Yes, if you use --save_models, you should get the number of .hdf5 files equal to the number of processed genes.

xpore-dataprep doesn't check if there is "N" in the kmer. So, you can remove any invalid kmers from nanopolish output and rerun xpore-dataprep again. If you remove it from data.json, it would require data.index to be modified according, which is difficult. So, I suggest to modify the nanopolish output by removing the entire row containing invalid kmer.

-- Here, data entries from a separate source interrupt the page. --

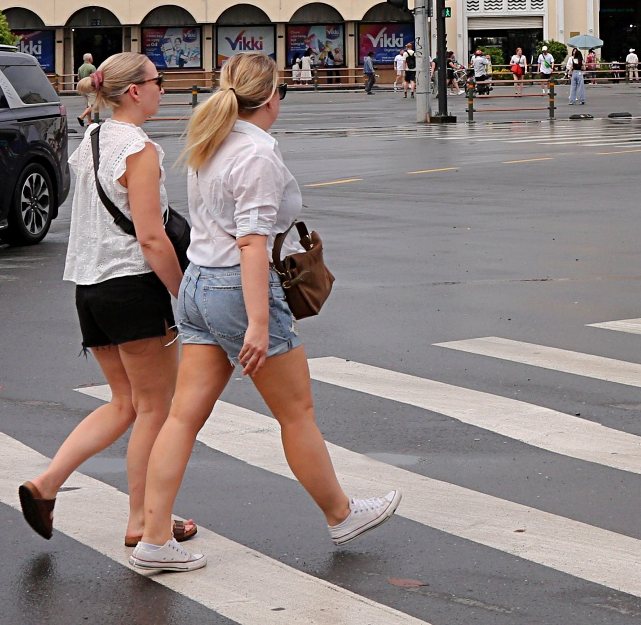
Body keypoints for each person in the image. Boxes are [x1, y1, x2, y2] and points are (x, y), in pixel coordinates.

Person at [134, 54, 399, 573]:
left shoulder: (210, 138)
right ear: (273, 96)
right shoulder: (256, 153)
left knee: (183, 417)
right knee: (296, 412)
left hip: (198, 283)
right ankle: (341, 514)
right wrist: (258, 322)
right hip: (236, 288)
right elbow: (252, 244)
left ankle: (154, 536)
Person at [20, 53, 194, 552]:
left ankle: (47, 484)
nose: (164, 89)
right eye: (158, 82)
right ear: (135, 91)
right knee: (155, 408)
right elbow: (152, 238)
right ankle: (141, 519)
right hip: (132, 287)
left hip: (89, 288)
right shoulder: (139, 149)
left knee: (124, 404)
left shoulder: (94, 138)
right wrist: (186, 293)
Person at [76, 53, 99, 125]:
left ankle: (89, 121)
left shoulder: (80, 68)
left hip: (83, 89)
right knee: (92, 105)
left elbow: (78, 78)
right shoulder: (92, 67)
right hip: (90, 88)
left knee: (88, 105)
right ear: (89, 59)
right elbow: (95, 79)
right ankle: (81, 116)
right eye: (92, 58)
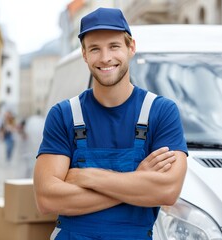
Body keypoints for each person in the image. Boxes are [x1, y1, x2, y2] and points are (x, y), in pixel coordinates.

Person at [33, 7, 188, 240]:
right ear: (84, 54)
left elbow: (167, 191)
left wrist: (87, 177)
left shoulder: (161, 112)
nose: (105, 58)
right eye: (95, 49)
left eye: (114, 46)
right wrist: (137, 181)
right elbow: (47, 199)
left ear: (131, 48)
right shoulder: (64, 114)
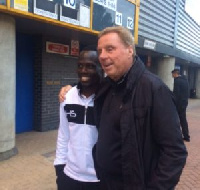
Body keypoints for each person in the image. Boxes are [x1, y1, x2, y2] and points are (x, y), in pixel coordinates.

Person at [59, 26, 187, 190]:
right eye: (100, 51)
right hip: (104, 182)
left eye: (110, 49)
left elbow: (175, 152)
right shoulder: (107, 86)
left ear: (129, 50)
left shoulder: (154, 89)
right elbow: (87, 85)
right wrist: (70, 89)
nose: (103, 56)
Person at [54, 47, 102, 190]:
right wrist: (59, 166)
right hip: (69, 176)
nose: (83, 70)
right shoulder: (67, 97)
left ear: (101, 69)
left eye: (90, 66)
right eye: (80, 65)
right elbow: (63, 134)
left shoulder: (109, 98)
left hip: (99, 178)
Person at [171, 69, 190, 142]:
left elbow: (176, 94)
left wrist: (173, 102)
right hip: (184, 102)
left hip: (179, 104)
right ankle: (186, 136)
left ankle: (175, 135)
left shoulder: (177, 81)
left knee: (175, 119)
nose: (172, 76)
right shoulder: (185, 80)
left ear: (175, 74)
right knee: (183, 119)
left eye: (172, 74)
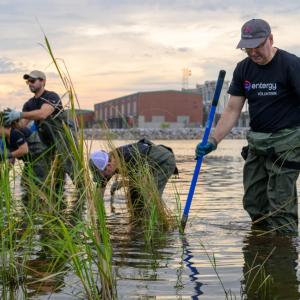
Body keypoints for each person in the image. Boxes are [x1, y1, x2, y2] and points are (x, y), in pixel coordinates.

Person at [195, 19, 300, 233]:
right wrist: (213, 141)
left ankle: (283, 256)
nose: (252, 53)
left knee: (281, 205)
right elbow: (233, 108)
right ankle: (259, 251)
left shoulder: (291, 65)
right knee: (254, 201)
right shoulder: (243, 69)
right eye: (247, 48)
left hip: (287, 144)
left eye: (258, 46)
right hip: (257, 144)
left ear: (271, 39)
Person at [3, 70, 79, 191]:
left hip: (63, 138)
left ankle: (84, 196)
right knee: (49, 174)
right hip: (46, 142)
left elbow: (43, 114)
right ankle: (54, 199)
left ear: (43, 81)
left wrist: (20, 114)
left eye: (33, 81)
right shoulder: (29, 104)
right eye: (28, 82)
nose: (30, 84)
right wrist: (12, 121)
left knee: (71, 168)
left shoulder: (51, 96)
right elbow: (22, 125)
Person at [89, 139, 178, 210]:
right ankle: (137, 223)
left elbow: (141, 182)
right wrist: (95, 213)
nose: (103, 177)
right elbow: (99, 194)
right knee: (133, 196)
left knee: (149, 197)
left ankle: (160, 224)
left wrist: (121, 183)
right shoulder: (106, 166)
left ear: (108, 166)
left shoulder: (130, 156)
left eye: (102, 175)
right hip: (146, 167)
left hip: (163, 160)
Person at [0, 112, 50, 187]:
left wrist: (6, 155)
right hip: (30, 162)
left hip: (40, 159)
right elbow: (12, 157)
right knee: (24, 184)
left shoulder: (16, 133)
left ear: (2, 126)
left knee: (38, 185)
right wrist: (6, 175)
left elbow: (24, 150)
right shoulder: (6, 138)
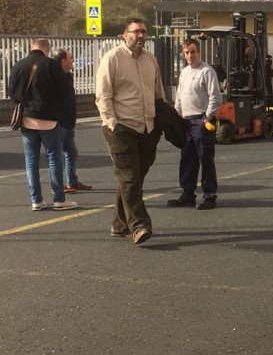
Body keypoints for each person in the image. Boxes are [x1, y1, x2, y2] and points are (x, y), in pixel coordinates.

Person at [95, 18, 165, 244]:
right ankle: (139, 225)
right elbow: (103, 95)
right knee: (130, 177)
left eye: (144, 31)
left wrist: (161, 122)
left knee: (134, 178)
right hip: (122, 127)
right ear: (124, 34)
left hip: (147, 127)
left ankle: (119, 223)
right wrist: (112, 123)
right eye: (136, 32)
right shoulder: (112, 58)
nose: (141, 36)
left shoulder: (150, 60)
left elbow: (158, 93)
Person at [8, 37, 79, 212]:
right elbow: (65, 90)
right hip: (48, 119)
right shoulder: (51, 65)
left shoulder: (19, 65)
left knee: (31, 161)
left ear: (32, 48)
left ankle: (36, 200)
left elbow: (12, 91)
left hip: (26, 119)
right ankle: (59, 199)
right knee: (54, 158)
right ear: (46, 50)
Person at [167, 37, 222, 210]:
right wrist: (177, 117)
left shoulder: (207, 71)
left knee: (205, 158)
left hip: (201, 121)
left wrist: (207, 117)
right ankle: (187, 194)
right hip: (186, 121)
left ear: (199, 52)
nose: (190, 56)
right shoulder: (184, 72)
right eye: (186, 52)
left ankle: (209, 195)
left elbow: (216, 97)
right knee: (187, 158)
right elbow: (179, 96)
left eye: (193, 52)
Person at [53, 48, 92, 194]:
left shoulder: (68, 75)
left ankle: (72, 182)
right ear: (63, 61)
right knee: (56, 156)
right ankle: (57, 186)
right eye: (71, 58)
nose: (73, 60)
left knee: (72, 152)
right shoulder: (54, 76)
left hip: (69, 121)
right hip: (60, 122)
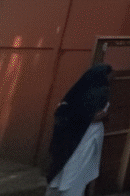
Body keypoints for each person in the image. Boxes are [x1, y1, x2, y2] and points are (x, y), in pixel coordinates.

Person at [46, 64, 112, 196]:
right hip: (85, 137)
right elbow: (95, 116)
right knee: (75, 173)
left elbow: (61, 110)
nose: (111, 79)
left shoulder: (76, 91)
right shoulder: (100, 92)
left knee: (62, 172)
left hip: (69, 138)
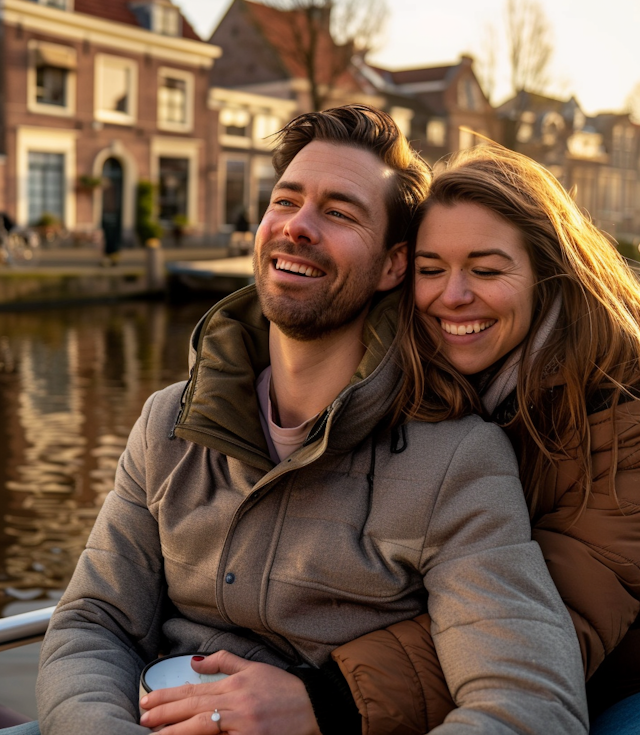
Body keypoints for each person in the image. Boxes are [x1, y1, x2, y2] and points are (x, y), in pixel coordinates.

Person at [7, 108, 587, 735]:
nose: (298, 226)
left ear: (394, 266)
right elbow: (94, 623)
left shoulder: (454, 461)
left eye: (339, 212)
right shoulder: (167, 424)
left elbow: (529, 705)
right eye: (285, 200)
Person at [330, 142, 640, 735]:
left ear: (547, 276)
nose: (453, 296)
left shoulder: (622, 410)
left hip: (613, 684)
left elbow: (552, 622)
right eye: (431, 270)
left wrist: (330, 694)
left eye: (487, 270)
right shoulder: (415, 386)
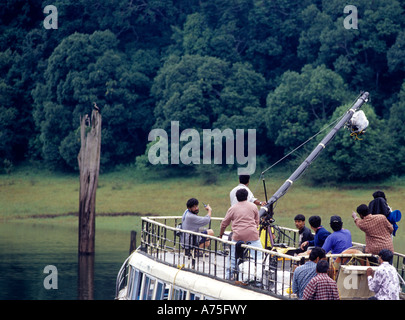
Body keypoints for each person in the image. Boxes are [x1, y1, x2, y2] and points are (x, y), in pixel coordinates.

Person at [220, 188, 263, 279]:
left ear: (236, 197)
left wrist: (221, 235)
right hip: (252, 234)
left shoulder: (232, 208)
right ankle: (259, 277)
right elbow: (257, 221)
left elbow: (224, 223)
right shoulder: (253, 206)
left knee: (232, 257)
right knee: (259, 256)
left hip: (238, 235)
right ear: (247, 196)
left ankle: (228, 276)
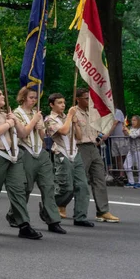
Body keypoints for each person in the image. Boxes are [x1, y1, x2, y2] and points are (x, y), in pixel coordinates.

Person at [0, 87, 42, 239]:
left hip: (13, 155)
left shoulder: (7, 114)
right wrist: (8, 124)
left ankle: (24, 225)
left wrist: (15, 121)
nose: (3, 96)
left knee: (19, 189)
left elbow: (24, 134)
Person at [5, 87, 66, 234]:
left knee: (48, 186)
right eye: (31, 97)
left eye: (35, 97)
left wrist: (40, 128)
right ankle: (14, 215)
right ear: (23, 97)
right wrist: (34, 121)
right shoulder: (15, 113)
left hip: (40, 152)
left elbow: (43, 136)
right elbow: (23, 133)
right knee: (26, 188)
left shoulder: (35, 113)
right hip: (25, 151)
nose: (34, 100)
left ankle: (53, 220)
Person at [45, 93, 94, 227]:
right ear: (52, 105)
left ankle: (80, 216)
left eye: (64, 102)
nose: (63, 105)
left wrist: (76, 123)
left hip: (75, 152)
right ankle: (49, 205)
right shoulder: (49, 119)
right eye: (59, 103)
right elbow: (64, 131)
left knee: (82, 186)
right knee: (66, 187)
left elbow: (78, 136)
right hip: (61, 153)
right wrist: (71, 117)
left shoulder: (68, 117)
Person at [74, 88, 120, 223]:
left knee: (99, 178)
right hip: (80, 148)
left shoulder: (93, 113)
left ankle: (103, 211)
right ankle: (59, 203)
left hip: (93, 147)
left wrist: (99, 139)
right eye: (86, 98)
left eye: (90, 98)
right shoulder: (73, 112)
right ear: (78, 99)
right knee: (77, 181)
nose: (89, 101)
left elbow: (100, 129)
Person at [104, 108, 128, 181]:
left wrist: (108, 133)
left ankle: (124, 173)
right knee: (117, 157)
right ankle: (121, 173)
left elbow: (115, 123)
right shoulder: (107, 113)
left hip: (120, 137)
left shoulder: (118, 111)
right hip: (114, 138)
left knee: (123, 155)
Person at [124, 115, 140, 188]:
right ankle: (131, 182)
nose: (132, 122)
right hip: (131, 149)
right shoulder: (131, 128)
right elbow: (128, 137)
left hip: (139, 149)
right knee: (126, 165)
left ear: (138, 121)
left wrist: (127, 131)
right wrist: (125, 132)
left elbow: (134, 136)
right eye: (132, 120)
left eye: (134, 120)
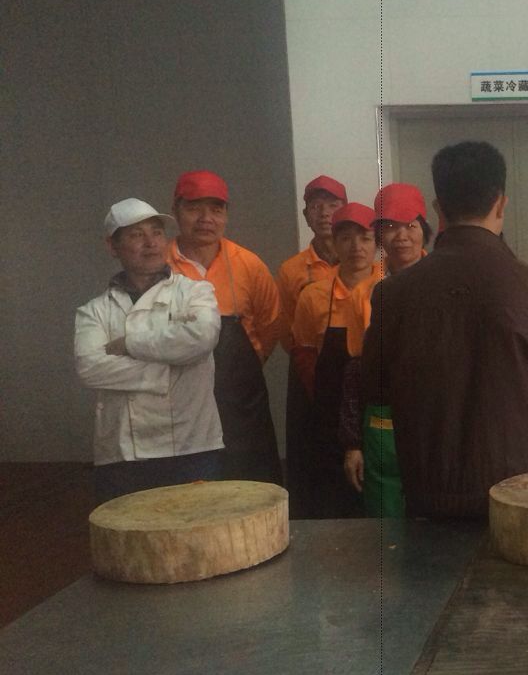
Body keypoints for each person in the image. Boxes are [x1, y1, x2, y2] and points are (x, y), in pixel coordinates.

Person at [362, 142, 528, 518]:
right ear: (501, 204)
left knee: (434, 561)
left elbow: (374, 387)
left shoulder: (394, 293)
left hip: (431, 492)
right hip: (524, 495)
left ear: (438, 209)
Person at [75, 199, 223, 501]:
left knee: (197, 528)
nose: (151, 243)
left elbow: (202, 337)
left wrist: (128, 344)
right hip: (123, 454)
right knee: (126, 531)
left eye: (156, 232)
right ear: (112, 246)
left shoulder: (195, 291)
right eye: (136, 235)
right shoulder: (94, 311)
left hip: (193, 446)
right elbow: (90, 368)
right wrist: (166, 369)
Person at [166, 170, 284, 484]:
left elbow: (270, 324)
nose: (206, 219)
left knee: (249, 486)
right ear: (175, 210)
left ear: (226, 215)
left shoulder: (249, 265)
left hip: (242, 404)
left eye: (216, 209)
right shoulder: (160, 267)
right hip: (178, 404)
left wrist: (244, 368)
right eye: (194, 208)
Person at [339, 183, 431, 517]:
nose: (402, 237)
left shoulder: (445, 284)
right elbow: (355, 371)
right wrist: (353, 443)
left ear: (425, 231)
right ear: (378, 234)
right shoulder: (362, 294)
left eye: (411, 226)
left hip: (436, 424)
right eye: (391, 227)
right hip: (382, 428)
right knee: (386, 524)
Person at [290, 203, 379, 518]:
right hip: (329, 423)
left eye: (365, 238)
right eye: (346, 238)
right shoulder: (313, 296)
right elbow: (304, 357)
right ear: (335, 243)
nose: (356, 247)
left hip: (381, 416)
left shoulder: (390, 288)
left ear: (377, 243)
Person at [278, 174, 348, 498]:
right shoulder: (291, 269)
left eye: (333, 205)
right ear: (306, 215)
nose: (325, 213)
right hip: (309, 370)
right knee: (312, 461)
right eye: (316, 206)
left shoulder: (365, 262)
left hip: (355, 370)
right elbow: (283, 327)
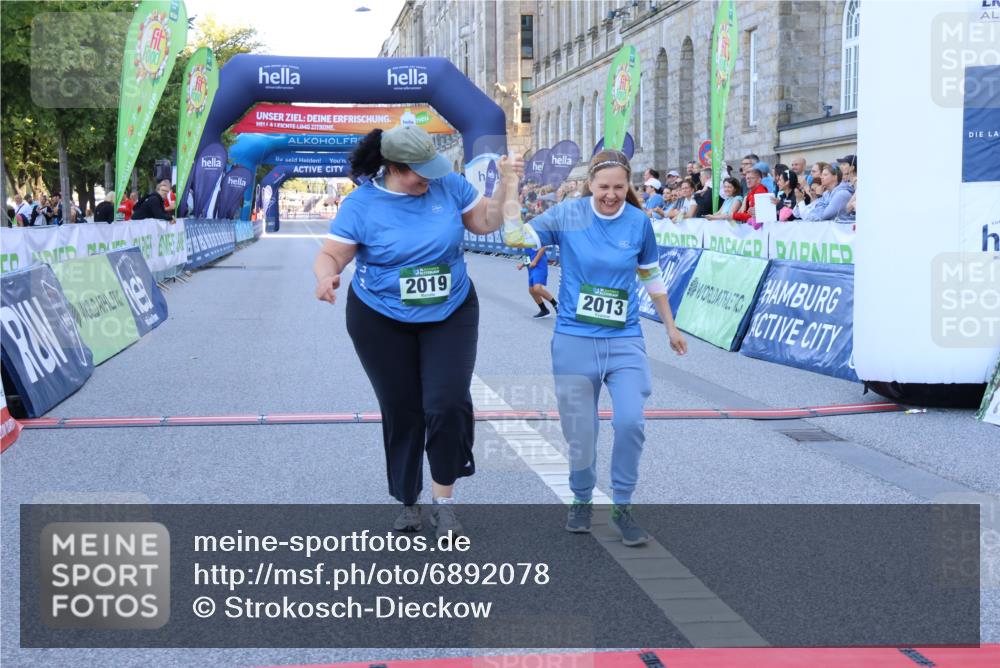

callumparr commented 3 years ago

Sounds good. Although with eventalign file the size of 300Gb that might take a while.

callumparr commented 3 years ago

Here I searched on the reference k-mer in the eventalign.txt file, I think this is correct, and output the line it appears on if it does.

awk -F "\t" '{print $3}' /analysisdata/rawseq/bcl/callum/Mouse_aging/eventalign/Day3_06_DRS/Day3_06_pass_eventalign.txt | fgrep -n "CCGNC"

I cannot find any in the 4 input libraries prepared with data-prep for analysis with diffmod.

Also, nanopolish outputs "NNNNN" in the model k-mer if it thinks the signal is unexpected/weird. I guess this doesn't matter forxpore because there are many entries for this type.

ploy-np commented 3 years ago

xpore-dataprep already removes the "NNNNN" Kmers. But it's strange that you can't find "CCGNC".

callumparr commented 3 years ago

So I know everything worked well when I just ran on one replicate for each condition and not using --genome flag so I will try dataprep step again this time without --genome but more replicates.

I noticed something weird when I ran salmon on some other library where the log output said about removing non ACTG sequences. I could try it on these libraries and see if get similar warning.